INFO: Number of citations (902) and articles (109) selected for visualization purposes.


## License

### Code

Copyright 2020, Silvio Peroni (essepuntato@gmail.com)

Permission to use, copy, modify, and/or distribute this software for any purpose with or without fee is hereby granted, provided that the above copyright notice and this permission notice appear in all copies.

THE SOFTWARE IS PROVIDED "AS IS" AND THE AUTHOR DISCLAIMS ALL WARRANTIES WITH REGARD TO THIS SOFTWARE INCLUDING ALL IMPLIED WARRANTIES OF MERCHANTABILITY AND FITNESS. IN NO EVENT SHALL THE AUTHOR BE LIABLE FOR ANY SPECIAL, DIRECT, INDIRECT, OR CONSEQUENTIAL DAMAGES OR ANY DAMAGES WHATSOEVER RESULTING FROM LOSS OF USE, DATA OR PROFITS, WHETHER IN AN ACTION OF CONTRACT, NEGLIGENCE OR OTHER TORTIOUS ACTION, ARISING OUT OF OR IN CONNECTION WITH THE USE OR PERFORMANCE OF THIS SOFTWARE.

### Notebook text
Copyright 2020, Silvio Peroni (essepuntato@gmail.com)

Attribution 4.0 International (CC BY 4.0) https://creativecommons.org/licenses/by/4.0/legalcode

You are free to:

* Share — copy and redistribute the material in any medium or format.
* Adapt — remix, transform, and build upon the material for any purpose, even commercially.

Under the following terms:

* Attribution — You must give appropriate credit, provide a link to the license, and indicate if changes were made. You may do so in any reasonable manner, but not in any way that suggests the licensor endorses you or your use.
* No additional restrictions — You may not apply legal terms or technological measures that legally restrict others from doing anything the license permits.
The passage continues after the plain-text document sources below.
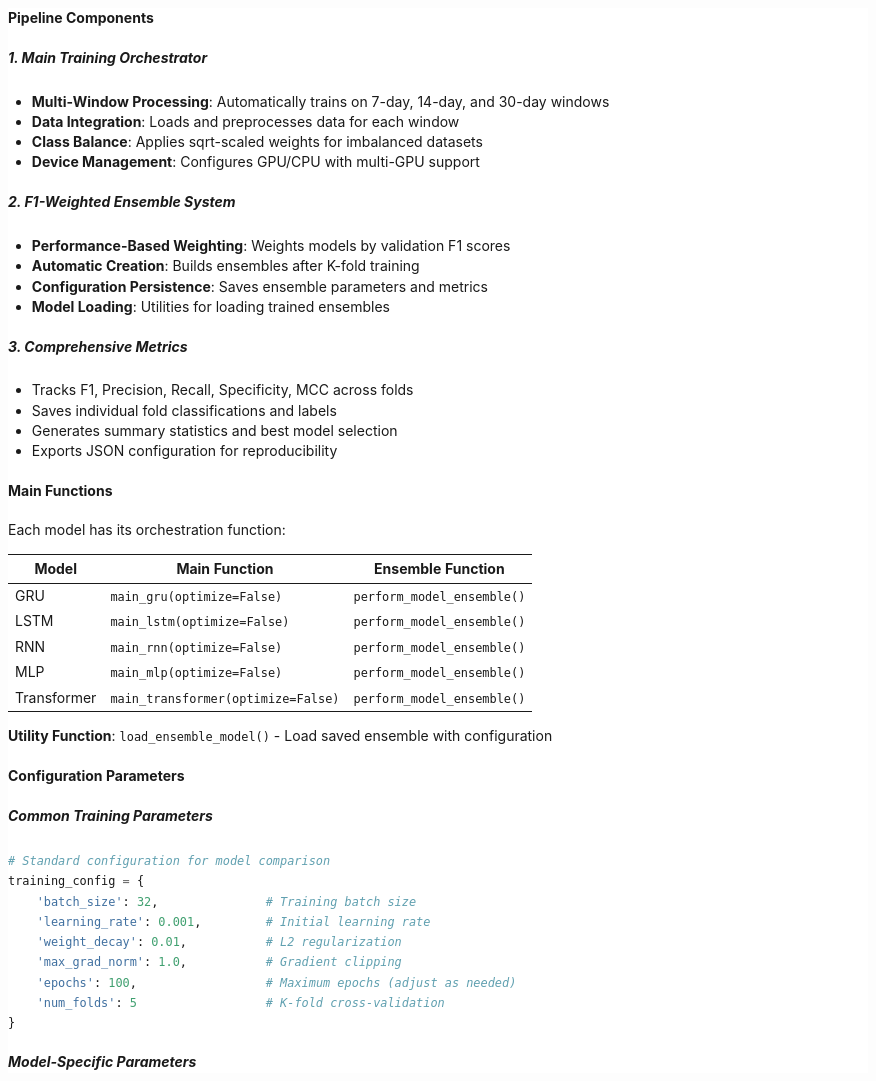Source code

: #### Pipeline Components

##### 1. Main Training Orchestrator
- **Multi-Window Processing**: Automatically trains on 7-day, 14-day, and 30-day windows
- **Data Integration**: Loads and preprocesses data for each window
- **Class Balance**: Applies sqrt-scaled weights for imbalanced datasets
- **Device Management**: Configures GPU/CPU with multi-GPU support

##### 2. F1-Weighted Ensemble System
- **Performance-Based Weighting**: Weights models by validation F1 scores
- **Automatic Creation**: Builds ensembles after K-fold training
- **Configuration Persistence**: Saves ensemble parameters and metrics
- **Model Loading**: Utilities for loading trained ensembles

##### 3. Comprehensive Metrics
- Tracks F1, Precision, Recall, Specificity, MCC across folds
- Saves individual fold classifications and labels
- Generates summary statistics and best model selection
- Exports JSON configuration for reproducibility

#### Main Functions

Each model has its orchestration function:

| Model | Main Function | Ensemble Function |
|-------|--------------|-------------------|
| GRU | `main_gru(optimize=False)` | `perform_model_ensemble()` |
| LSTM | `main_lstm(optimize=False)` | `perform_model_ensemble()` |
| RNN | `main_rnn(optimize=False)` | `perform_model_ensemble()` |
| MLP | `main_mlp(optimize=False)` | `perform_model_ensemble()` |
| Transformer | `main_transformer(optimize=False)` | `perform_model_ensemble()` |

**Utility Function**: `load_ensemble_model()` - Load saved ensemble with configuration

#### Configuration Parameters

##### Common Training Parameters

```python
# Standard configuration for model comparison
training_config = {
    'batch_size': 32,               # Training batch size
    'learning_rate': 0.001,         # Initial learning rate
    'weight_decay': 0.01,           # L2 regularization
    'max_grad_norm': 1.0,           # Gradient clipping
    'epochs': 100,                  # Maximum epochs (adjust as needed)
    'num_folds': 5                  # K-fold cross-validation
}
```

##### Model-Specific Parameters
This license is acceptable for Free Cultural Works. The licensor cannot revoke these freedoms as long as you follow the license terms.

Notices:

* You do not have to comply with the license for elements of the material in the public domain or where your use is permitted by an applicable exception or limitation.
* No warranties are given. The license may not give you all of the permissions necessary for your intended use. For example, other rights such as publicity, privacy, or moral rights may limit how you use the material.